Description of the task: Please count the lines in the records below that contain the word "series" and give only that number.

Excerpted records:
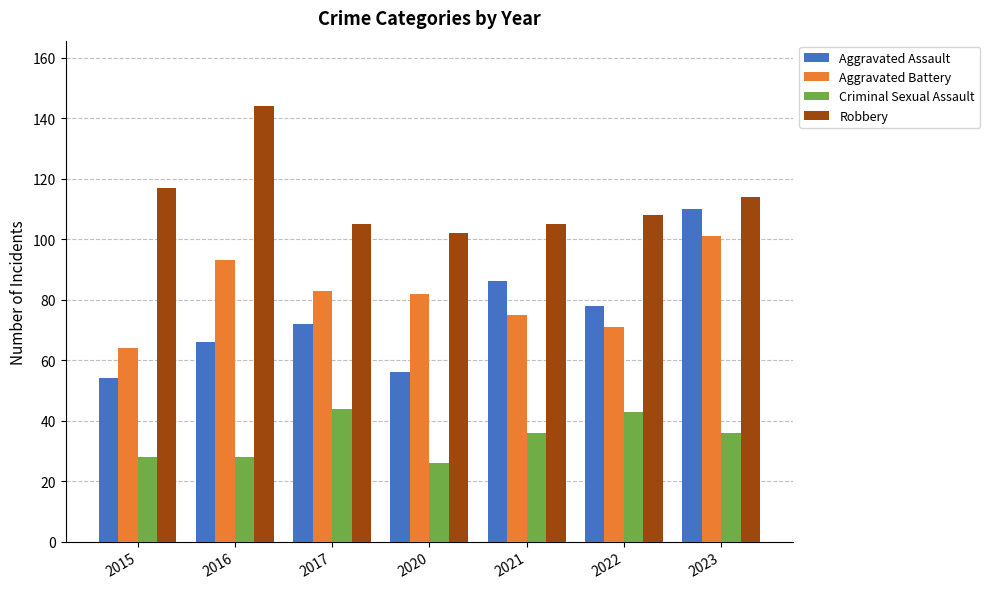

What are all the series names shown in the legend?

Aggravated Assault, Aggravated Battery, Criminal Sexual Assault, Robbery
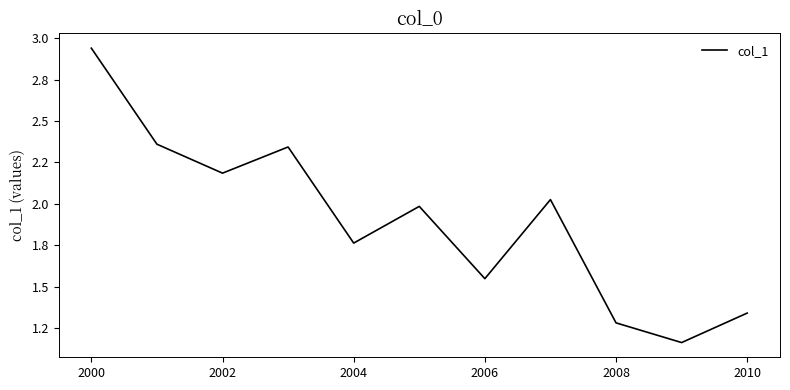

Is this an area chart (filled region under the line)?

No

* * *

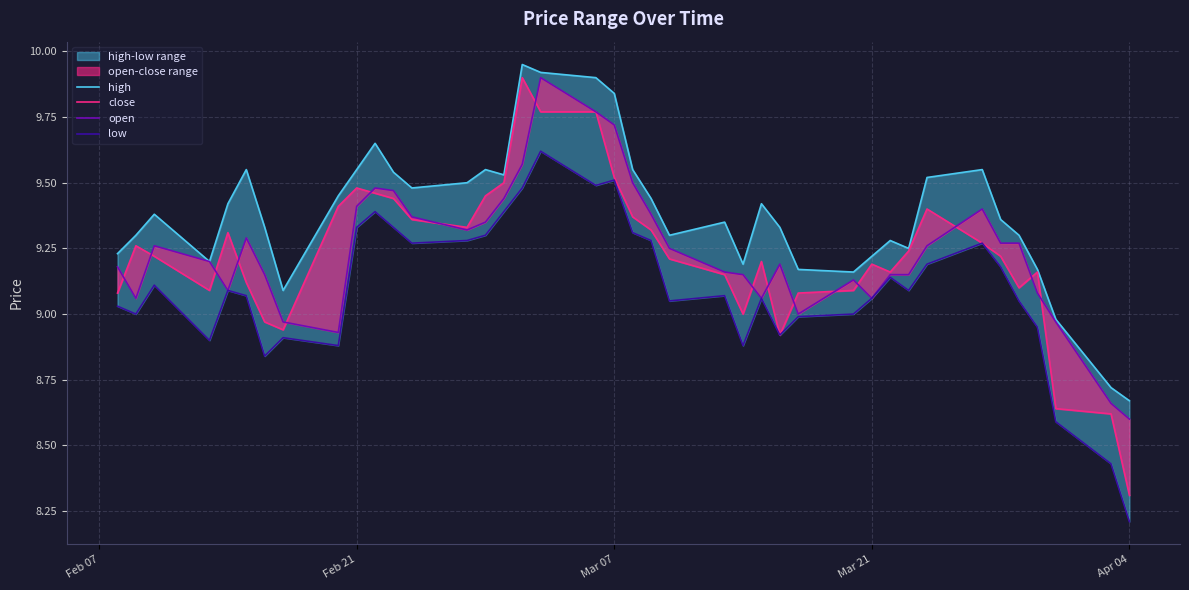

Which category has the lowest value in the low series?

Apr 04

--

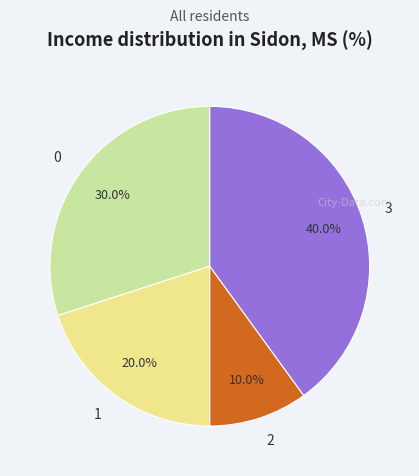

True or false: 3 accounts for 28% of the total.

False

Exercise answer: 2